_Work task_. Identify each line in the items below that contains the word "cleanly", matching case exactly, and copy every such line in full.

_Working data_.
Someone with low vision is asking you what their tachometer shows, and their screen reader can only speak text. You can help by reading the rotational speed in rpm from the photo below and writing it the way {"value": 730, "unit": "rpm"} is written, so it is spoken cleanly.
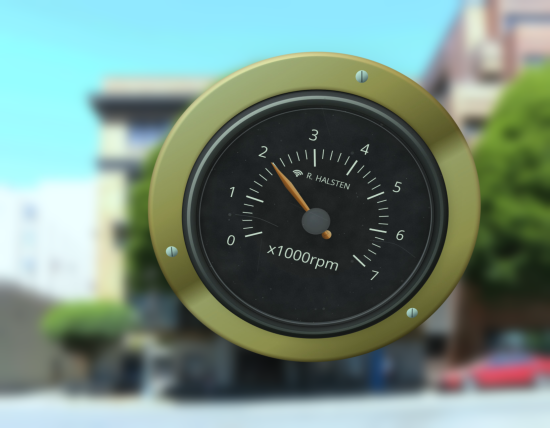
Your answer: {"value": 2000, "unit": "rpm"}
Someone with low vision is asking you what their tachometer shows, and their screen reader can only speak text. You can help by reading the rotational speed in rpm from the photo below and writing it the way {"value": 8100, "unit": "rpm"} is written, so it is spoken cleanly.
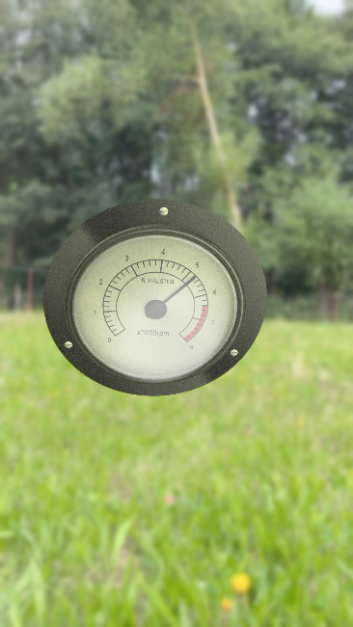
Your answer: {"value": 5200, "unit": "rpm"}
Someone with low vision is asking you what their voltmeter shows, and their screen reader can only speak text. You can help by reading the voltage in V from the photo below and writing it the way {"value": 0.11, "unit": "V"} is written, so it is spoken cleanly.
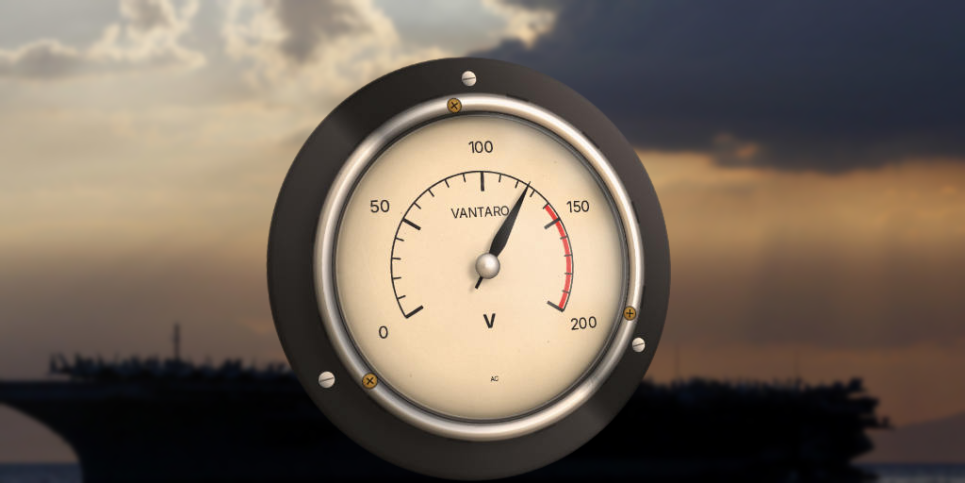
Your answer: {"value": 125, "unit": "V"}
--
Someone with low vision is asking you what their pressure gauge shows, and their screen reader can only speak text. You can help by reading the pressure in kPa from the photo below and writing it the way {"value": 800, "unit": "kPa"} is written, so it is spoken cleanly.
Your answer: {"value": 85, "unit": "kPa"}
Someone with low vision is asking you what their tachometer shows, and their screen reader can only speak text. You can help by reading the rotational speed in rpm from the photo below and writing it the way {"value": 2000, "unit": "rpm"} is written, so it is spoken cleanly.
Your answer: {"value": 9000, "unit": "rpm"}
--
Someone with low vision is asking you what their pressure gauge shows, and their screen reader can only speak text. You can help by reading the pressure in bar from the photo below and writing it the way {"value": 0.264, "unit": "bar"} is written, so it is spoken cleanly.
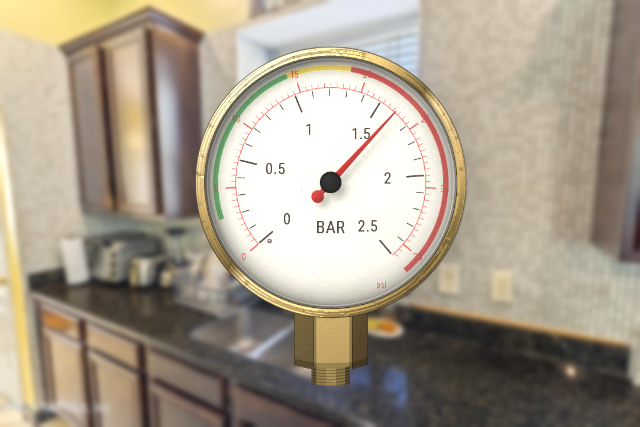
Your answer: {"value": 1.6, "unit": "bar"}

_Response area_.
Someone with low vision is asking you what their tachometer shows, and their screen reader can only speak text. You can help by reading the rotational speed in rpm from the photo below and writing it the way {"value": 730, "unit": "rpm"} is written, so it is spoken cleanly.
Someone with low vision is asking you what their tachometer shows, and their screen reader can only speak text. You can help by reading the rotational speed in rpm from the photo below and writing it the way {"value": 8100, "unit": "rpm"} is written, so it is spoken cleanly.
Someone with low vision is asking you what their voltmeter shows, and their screen reader can only speak text. You can help by reading the voltage in V from the photo below and writing it the way {"value": 0.11, "unit": "V"} is written, so it is spoken cleanly.
Someone with low vision is asking you what their pressure gauge shows, and their screen reader can only speak text. You can help by reading the pressure in kPa from the photo below and writing it the way {"value": 800, "unit": "kPa"} is written, so it is spoken cleanly.
Someone with low vision is asking you what their tachometer shows, and their screen reader can only speak text. You can help by reading the rotational speed in rpm from the photo below and writing it the way {"value": 2000, "unit": "rpm"} is written, so it is spoken cleanly.
Someone with low vision is asking you what their pressure gauge shows, and their screen reader can only speak text. You can help by reading the pressure in bar from the photo below and writing it the way {"value": 0.264, "unit": "bar"} is written, so it is spoken cleanly.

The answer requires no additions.